To już prawdziwy serial kryminalny w Spółdzielni Mieszkaniowej „Zieleniec”

Małgorzata Oberlan
Małgorzata Oberlan
Spółdzielcy „Zieleńca” wciąż czekają na wyjaśnienia w sprawie konkursu na prezesa. Sprawa w ostatnich dniach przybrała nieoczekiwany obrót
Spółdzielcy „Zieleńca” wciąż czekają na wyjaśnienia w sprawie konkursu na prezesa. Sprawa w ostatnich dniach przybrała nieoczekiwany obrót Grzegorz Olkowski
Nadal gorąco wokół konkursu na prezesa Spółdzielni Mieszkaniowej „Zieleniec”. Kandydat, który zawiadomił prokuraturę o fałszowaniu dokumentów, sam ma być badany pod kątem łamania prawa...

[break]
Pod koniec ubiegłego roku Waldemar Przybyszewski (PO), wieloletni prezes Spółdzielni Mieszkaniowej „Zieleniec”, zrezygnował ze stanowiska. Wkroczył w wiek emerytalny, ale też miał świadomość, że stracił zaplecze.

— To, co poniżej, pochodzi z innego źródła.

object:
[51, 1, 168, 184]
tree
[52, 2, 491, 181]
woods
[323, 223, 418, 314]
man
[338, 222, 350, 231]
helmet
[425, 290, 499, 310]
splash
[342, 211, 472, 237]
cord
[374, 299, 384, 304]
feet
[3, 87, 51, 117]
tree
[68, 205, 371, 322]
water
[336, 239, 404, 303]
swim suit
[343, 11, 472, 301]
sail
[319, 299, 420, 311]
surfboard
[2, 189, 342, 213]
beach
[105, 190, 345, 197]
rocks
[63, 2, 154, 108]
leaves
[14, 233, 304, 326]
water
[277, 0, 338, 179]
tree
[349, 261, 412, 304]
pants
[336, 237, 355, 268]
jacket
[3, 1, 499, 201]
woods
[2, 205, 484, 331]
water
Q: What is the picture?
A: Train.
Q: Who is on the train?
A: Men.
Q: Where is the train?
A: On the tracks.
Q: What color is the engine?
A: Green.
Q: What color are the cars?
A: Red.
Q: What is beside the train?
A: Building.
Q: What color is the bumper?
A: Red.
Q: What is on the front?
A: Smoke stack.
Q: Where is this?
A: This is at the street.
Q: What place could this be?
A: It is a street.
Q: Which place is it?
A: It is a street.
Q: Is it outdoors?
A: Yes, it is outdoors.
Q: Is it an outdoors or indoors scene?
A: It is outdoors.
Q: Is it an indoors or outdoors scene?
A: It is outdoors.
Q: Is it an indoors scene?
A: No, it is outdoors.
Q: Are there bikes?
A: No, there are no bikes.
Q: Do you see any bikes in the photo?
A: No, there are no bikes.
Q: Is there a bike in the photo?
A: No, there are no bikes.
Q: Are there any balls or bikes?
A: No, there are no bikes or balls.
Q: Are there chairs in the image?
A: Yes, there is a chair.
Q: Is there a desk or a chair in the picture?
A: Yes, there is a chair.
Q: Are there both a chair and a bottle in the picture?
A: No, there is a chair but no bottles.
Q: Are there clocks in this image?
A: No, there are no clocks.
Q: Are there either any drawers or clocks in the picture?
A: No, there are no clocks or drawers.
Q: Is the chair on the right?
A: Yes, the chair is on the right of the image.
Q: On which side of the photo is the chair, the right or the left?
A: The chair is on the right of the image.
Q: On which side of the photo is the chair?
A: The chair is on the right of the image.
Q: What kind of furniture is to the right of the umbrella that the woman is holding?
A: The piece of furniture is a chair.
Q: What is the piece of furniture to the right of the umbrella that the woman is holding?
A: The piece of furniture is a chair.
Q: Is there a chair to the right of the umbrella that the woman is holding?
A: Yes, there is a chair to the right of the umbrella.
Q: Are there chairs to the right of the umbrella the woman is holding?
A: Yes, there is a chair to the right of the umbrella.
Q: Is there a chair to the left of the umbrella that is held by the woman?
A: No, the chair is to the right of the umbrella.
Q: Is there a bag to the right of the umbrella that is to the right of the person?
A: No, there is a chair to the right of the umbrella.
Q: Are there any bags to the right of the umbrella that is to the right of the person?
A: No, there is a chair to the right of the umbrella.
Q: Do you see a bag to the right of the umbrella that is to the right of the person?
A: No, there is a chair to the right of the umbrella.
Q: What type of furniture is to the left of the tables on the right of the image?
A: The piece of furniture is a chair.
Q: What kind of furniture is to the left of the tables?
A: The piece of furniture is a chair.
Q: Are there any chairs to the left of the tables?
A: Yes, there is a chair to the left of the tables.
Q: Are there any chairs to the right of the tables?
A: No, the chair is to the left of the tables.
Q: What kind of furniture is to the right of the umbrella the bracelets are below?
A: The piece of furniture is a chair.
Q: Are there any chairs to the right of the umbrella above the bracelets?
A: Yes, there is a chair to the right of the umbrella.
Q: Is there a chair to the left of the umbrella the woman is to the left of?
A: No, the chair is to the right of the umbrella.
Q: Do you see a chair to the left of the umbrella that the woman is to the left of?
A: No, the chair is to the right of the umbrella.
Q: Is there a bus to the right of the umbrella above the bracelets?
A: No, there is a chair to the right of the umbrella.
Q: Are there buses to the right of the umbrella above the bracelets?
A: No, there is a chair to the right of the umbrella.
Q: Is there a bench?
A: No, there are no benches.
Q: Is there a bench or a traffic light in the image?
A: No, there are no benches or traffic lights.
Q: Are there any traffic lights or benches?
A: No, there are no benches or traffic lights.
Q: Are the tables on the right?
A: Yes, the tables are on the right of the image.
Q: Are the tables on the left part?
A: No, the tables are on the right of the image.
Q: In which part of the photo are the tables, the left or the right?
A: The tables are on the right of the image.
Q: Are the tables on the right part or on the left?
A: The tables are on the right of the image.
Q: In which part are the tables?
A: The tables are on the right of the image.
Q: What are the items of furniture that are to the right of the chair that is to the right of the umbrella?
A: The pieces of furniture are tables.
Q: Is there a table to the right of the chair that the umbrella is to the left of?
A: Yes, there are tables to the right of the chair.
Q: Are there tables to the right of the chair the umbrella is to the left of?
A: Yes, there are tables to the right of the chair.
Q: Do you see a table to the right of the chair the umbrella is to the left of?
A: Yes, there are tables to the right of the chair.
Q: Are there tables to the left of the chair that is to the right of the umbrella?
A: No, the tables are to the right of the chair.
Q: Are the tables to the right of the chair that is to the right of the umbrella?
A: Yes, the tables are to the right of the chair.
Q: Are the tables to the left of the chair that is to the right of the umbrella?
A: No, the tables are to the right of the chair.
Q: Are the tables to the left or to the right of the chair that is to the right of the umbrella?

Wybrana w 2015 roku rada nadzorcza, jak to się oględnie określa, miała inną od niego wizję funkcjonowania spółdzielni.

W grudniu rada nadzorcza ogłosiła konkurs.

„Rada Nadzorcza Spółdzielni Mieszkaniowej „Zieleniec” w Toruniu ogłasza konkurs na kandydata na prezesa zarządu. Aplikacje zawierające wniosek z uzasadnieniem, CV i list motywacyjny proszę składać w siedzibie spółdzielni do dn. 28 grudnia 2015 r., do godz. 15.00, w zamkniętej kopercie z dopiskiem „Konkurs” - ogłoszenie tej treści dostępne było na stronie internetowej spółdzielni jeszcze 31 grudnia.

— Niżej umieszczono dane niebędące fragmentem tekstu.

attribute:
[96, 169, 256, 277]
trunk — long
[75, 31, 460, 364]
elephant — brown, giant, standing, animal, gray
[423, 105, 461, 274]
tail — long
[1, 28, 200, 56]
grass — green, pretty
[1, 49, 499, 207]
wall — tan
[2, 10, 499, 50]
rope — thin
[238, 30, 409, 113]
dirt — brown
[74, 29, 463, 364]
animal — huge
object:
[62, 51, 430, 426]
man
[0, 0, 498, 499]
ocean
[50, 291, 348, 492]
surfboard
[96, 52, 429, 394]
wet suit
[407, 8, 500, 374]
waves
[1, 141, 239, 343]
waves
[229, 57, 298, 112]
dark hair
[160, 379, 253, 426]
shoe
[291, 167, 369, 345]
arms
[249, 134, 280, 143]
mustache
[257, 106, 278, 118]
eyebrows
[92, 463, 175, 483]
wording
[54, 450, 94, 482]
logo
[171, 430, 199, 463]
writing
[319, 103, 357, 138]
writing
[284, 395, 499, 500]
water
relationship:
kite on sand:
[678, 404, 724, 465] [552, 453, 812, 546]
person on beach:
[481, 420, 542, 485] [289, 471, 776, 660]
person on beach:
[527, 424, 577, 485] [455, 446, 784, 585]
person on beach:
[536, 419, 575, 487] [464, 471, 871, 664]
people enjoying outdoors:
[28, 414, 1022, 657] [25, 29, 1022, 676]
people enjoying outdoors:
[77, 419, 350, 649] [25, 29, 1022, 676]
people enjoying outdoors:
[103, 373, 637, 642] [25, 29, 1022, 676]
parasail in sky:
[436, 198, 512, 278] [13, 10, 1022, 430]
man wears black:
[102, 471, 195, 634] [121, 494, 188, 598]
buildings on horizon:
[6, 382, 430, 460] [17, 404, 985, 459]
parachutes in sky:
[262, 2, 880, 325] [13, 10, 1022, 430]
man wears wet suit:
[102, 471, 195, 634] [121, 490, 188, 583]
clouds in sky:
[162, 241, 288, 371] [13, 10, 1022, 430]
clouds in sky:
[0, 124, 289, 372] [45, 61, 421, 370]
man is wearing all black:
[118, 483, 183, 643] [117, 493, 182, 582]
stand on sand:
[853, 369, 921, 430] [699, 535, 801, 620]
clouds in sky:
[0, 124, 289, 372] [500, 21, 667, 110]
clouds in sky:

- Startowałem w tym konkursie i wiele rzeczy mnie zaniepokoiło - mówi Andrzej Bachnij, emerytowany wojskowy, jeden z kandydatów. - Po pierwsze, brak wymagań stawianych kandydatom na prezesa. Po drugie, fakt dzwonienia do kandydatów już 28 grudnia po południu z informacją: „Dziękujemy, konkurs już rozstrzygnięto”. Po trzecie, brak dokumentacji konkursowej w siedzibie spółdzielni. Po czwarte, zwracanie się do Jerzego Klugiewicza, przewodniczącego rady nadzorczej, per panie prezesie. Dziwnych rzeczy było tyle, że zdecydowałem się zawiadomić prokuraturę o podejrzeniu popełnienia przestępstwa.

Jerzemu Klugiewiczowi, jak się okazało, faktycznie powierzono tymczasowo obowiązki prezesa spółdzielni. Uczyniono to na skutek, jak tłumaczą w SM „Zieleniec”, nierozstrzygnięcia konkursu. Dodajmy, że Jerzy Klugiewicz do konkursu na prezesa nie mógłby przystąpić jako członek rady nadzorczej.

Andrzej Bachnij o swoich podejrzeniach prokuraturę zawiadomił 20 stycznia. Po pięciu dniach uczynił to jeszcze inny torunianin (personalia do wiad. red.). Sprawy połączono i oddano pod lupę funkcjonariuszom Komisariatu Policji Toruń-Śródmieście. Efekty?

24 lutego komisariat zdecydował o odmowie wszczęcia dochodzenia.

- Okoliczności podniesione przez obu zawiadamiających wskazują na co najmniej niezachowanie właściwych standardów przy prowadzeniu procedury wyboru prezesa Spółdzielni Mieszkaniowej „Zieleniec”. Te zagadnienia jednak, dotyczące prawidłowości pracy rady nadzorczej, mogą i powinny być przedmiotem ewentualnej lustracji prowadzonej przez właściwe służby nadzoru nad działalnością nadzoru - pisze w uzasadnieniu asp. szt. Tomasz Lipiński.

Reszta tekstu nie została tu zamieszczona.